No dia 26 de novembro de 2019, o Conselho Regional de Enfermagem realizou uma sessão de desagravo público em favor da técnica de enfermagem Vitalina Ferreira de Souza. Na ocasião, estiveram presentes profissionais da saúde de toda a região e representantes do Conselho para desagravarem a profissional, que teve sua imagem exposta negativamente no exercício da sua função.
Na ocasião, Vitalina foi acusada por Efigênia Marques Ponciano de ter deixado parte de uma agulha em seu braço depois de ministrar um medicamento. O caso ganhou ainda mais repercussão em razão da entrevista concedida à época pelo diretor administrativo do Hospital Municipal Antônio Carneiro Valadares, afirmando que Vitalina havia, de fato, cometido o erro, sem antes apurar a veracidade das informações internamente com ela e com os médicos que consultaram novamente a paciente.
Vitalina conta que a situação lhe causou diversos danos e que prejudicou, inclusive, seu exercício profissional. “Eu tive que solicitar adiantamento de férias. Como o diretor confirmou o ocorrido, todos acharam que o fato tinha ocorrido realmente.
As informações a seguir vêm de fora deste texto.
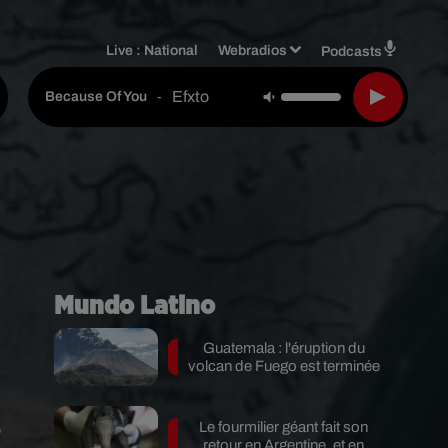
Live :
National
Webradios
Podcasts
Efxto
-
Because Of You
Mundo Latino
Guatemala : l'éruption du
volcan de Fuego est terminée
Le fourmilier géant fait son
"
retour en Argentine, et en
Teve até paciente que não quis ser atendida por mim”, conta emocionada.
A sessão de desagravo foi a oportunidade que Vitalina precisava para mostrar sua inocência e mostrar quem realmente ela é, destaca a mulher que, embora exerça funções de técnica em enfermagem no hospital, também é enfermeira com pós-graduação em Urgência e Emergência e Obstetrícia e Ginecologia. “Eu não sou e nunca serei a pessoa que julgavam que eu fosse. O desagravo foi a oportunidade de mostrar que, embora tenhamos deveres e proibições, temos, também, direitos. Graças ao Coren-MG, eu tive a graça de mostrar a verdade para todos.”
Na sessão, o Coren-MG esteve representado por Ernandes Rodrigues, que contou ao JP Agora que restou amplamente demonstrado no processo interno do Conselho que o fato não ocorreu. “A gente veio aqui hoje em João Pinheiro mostrar que ela (Vitalina) estava certa por meio do desagravo público. Não foi provado que o objeto tenha ficado no braço da paciente. A Vitalina é inocente.”